Dee Dee Bridgewater se dit apolitique, mais assure que certains problèmes du pays sont en partie dus à la couleur de peau de ses habitants. « Haïti est comme Cuba, dit-elle. Deux pays qui ont beaucoup souffert. Une fois, j’étais à La Havane, et quand j’ai vu les gens j’ai réalisé cela. C’est parce qu’ils sont noirs. De même pour Haïti. Les puissants de ce monde font tout pour cacher la vraie réalité de ces pays. »
« Quand je vais dans ces pays-là, ou maintenant que je suis en Haïti, je me reconnais dans les personnes que je vois. Je vois des gens qui me ressemblent. Et c’est aussi pour cela que je suis là, pour me voir. J’en ai besoin. »
« Quand je vais dans ces pays-là, (…) je vois des gens qui me ressemblent. Et c’est aussi pour cela que je suis là, pour me voir. J’en ai besoin. »
« Aux États-Unis, poursuit-elle, surtout dans le Sud, le racisme est encore fort. Moi je viens du Nord des USA, mais comme beaucoup de gens de couleur, j’ai dû essayer de me fondre dans la masse, pour que je sois acceptée. Et pour cela je dois dire merci à Haïti, parce qu’il est un exemple pour les Noirs du monde, et surtout les Noirs-Américains. »
Pendant un moment, Dee Dee Bridgewater enlève ses lunettes et on voit des larmes qui perlent au coin de ses yeux. « Hier j’étais sur mon balcon et j’ai pleuré, avoue-t-elle d’une voix émue. Je ne comprends pas pourquoi les gens comme nous, les gens de couleur doivent souffrir autant. Cela fait tant d’années que nous souffrons, et je ne suis pas sûre que de mon vivant je verrai la fin de tout cela. »
Une édition qui promet
Le concert de Dee Dee Bridgewater a eu lieu samedi soir, au Karibe hôtel. PapJazz, le désormais célèbre Festival de jazz de Port-au-Prince, quant à lui, poursuit avec sa programmation. Trois concerts payants ont lieu au Karibe. Tous les autres événements sont gratuits, notamment à l’université Quisqueya.

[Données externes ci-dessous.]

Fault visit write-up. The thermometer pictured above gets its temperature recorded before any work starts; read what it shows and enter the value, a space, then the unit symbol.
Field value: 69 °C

D’autres groupes iconiques du Jazz, comme Take 6, groupe a cappella multirécipiendaire de Grammy Awards, sont également de la partie. Des artistes haïtiens confirmés, dont le célèbre chanteur Eddy François, ou de nouvelles têtes comme Danola, honorent le festival de leur talent.

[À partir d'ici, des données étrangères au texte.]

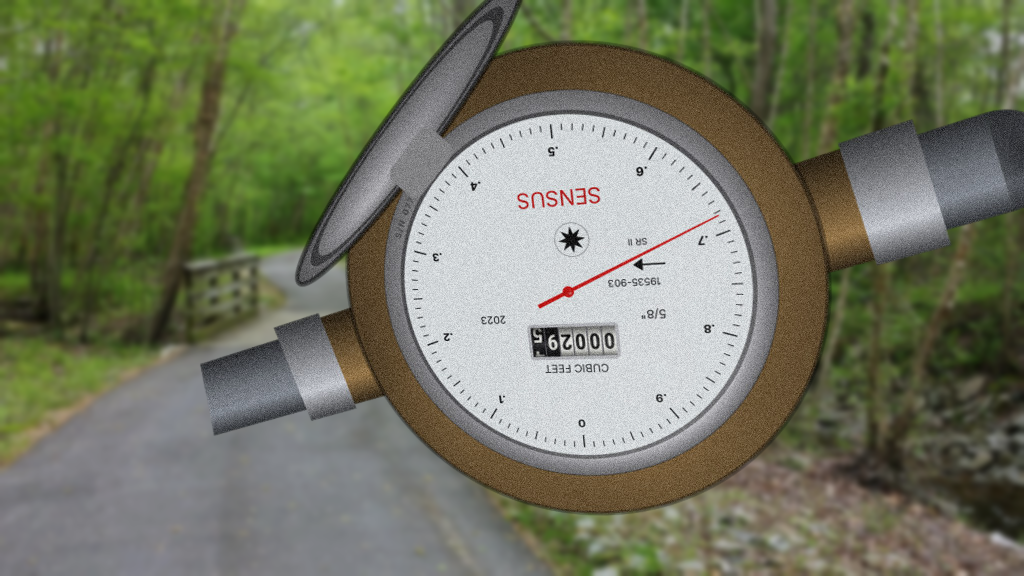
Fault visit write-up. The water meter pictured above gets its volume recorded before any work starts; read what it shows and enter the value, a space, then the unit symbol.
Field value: 294.68 ft³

Cette année encore, selon Milena Sandler, PapJazz fait la part belle à l’écologie. Les verres sont réutilisables, les bouteilles d’eau en plastique sont remplacées par des gourdes à usage multiple. Les spectateurs pourront adopter un arbre en vue de reboiser le parc la Visite, et auront aussi l’opportunité de signer une pétition contre l’usage des assiettes en styrofoam.
Tout le monde peut télécharger l’application du festival, disponible pour Android et iOS, afin d’avoir en temps réel les dernières informations.